Martin: Uncertainty surrounding federal regulation of the credit markets, health care markets and potential tax reform is causing some lenders and investors to take a step back. This has ripple effects on the whole market and the financing process can take a lot longer than it has in the past. Ultimately loans are being made, tenants are signing leases and funds are looking to deploy capital, so I do not expect the impact to be profound.

CPE: Do you think alternative lenders will step in to fill the CMBS void? To what extent?

Martin: Because of stronger underwriting standards and increased federal regulation, many institutional lenders are no longer willing to take the same credit risks that they took 10 years ago. LTVs are lower, equity requirements are higher and lenders are more conservative. Alternative lenders, such as traditional real estate developers, operators and investors, are stepping in to fill that gap (the gap between a 50 percent LTV and an 80 percent LTV for a loan being refinanced).

CPE: What are the advantages or disadvantages of using an alternative lender?

Martin: These investments typically come in the form of mezzanine financing or preferred equity. These deals can close quickly and can shore up a borrower’s finances while reducing the mortgage lender’s risk. Both mezzanine loans and preferred equity typically carry much higher interest rates than mortgage loans, and many of the alternative lenders stepping in to this space are traditionally real estate investors/developers/operators, who may be more interested in a “loan to own” position than traditional mortgage lenders.

CPE: Which sectors have the most refinancing risk and why?

Martin: Rather than the risk being noticeably higher in any particular sector, it’s really an asset-by-asset analysis.

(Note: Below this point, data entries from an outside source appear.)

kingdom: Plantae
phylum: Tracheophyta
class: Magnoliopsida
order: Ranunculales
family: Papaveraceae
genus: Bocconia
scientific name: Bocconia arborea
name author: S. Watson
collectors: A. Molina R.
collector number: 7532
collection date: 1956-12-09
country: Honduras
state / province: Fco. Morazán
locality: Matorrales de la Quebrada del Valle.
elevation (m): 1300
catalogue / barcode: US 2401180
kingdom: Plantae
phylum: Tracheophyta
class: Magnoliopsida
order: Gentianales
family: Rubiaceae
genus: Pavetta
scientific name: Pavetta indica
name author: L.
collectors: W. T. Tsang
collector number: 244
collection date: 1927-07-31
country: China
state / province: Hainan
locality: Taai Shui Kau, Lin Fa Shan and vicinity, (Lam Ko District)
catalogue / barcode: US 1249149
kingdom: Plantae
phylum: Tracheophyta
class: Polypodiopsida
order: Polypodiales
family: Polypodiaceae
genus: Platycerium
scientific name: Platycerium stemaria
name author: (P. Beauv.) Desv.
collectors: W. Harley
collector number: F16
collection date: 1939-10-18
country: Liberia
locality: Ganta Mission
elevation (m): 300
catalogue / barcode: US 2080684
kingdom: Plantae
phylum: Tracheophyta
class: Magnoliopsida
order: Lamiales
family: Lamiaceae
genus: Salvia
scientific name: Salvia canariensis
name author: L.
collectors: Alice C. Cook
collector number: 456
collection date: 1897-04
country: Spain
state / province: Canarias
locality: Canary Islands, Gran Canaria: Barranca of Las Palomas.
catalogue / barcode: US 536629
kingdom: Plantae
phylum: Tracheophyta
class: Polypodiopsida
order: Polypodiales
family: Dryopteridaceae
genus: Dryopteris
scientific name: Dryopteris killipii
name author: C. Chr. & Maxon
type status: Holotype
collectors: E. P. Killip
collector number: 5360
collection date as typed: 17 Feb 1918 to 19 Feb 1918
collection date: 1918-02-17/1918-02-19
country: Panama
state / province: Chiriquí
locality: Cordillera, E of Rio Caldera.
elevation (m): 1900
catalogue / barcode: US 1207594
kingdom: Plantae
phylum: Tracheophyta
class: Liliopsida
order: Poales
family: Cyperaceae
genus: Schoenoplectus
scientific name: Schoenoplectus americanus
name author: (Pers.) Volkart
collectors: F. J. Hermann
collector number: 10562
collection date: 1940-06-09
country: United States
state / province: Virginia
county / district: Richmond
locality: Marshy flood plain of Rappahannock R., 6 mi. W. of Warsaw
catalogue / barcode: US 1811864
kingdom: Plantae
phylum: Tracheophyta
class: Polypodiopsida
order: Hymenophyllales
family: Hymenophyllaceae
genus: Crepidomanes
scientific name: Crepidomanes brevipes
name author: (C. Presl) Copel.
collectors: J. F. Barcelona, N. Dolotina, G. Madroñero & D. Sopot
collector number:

In premier markets with credit-worthy tenants, the refinancing risk is quite low. But where an anchor tenant has run into financial troubles, or a lot of competing properties have recently come on stream, it will be more challenging for owners to refinance. A hotel that needs to be revamped, for example, or a shopping center or assisted living facility that needs a major renovation, will be harder to refinance without significant additional capitalization/equity investment.

CPE: Do you have any advice for owners that are struggling to exit?

Martin: Don’t be afraid to be creative and start the process early! There is a lot of money out there in the credit markets today and many times the biggest challenge is finding the right partner or lender.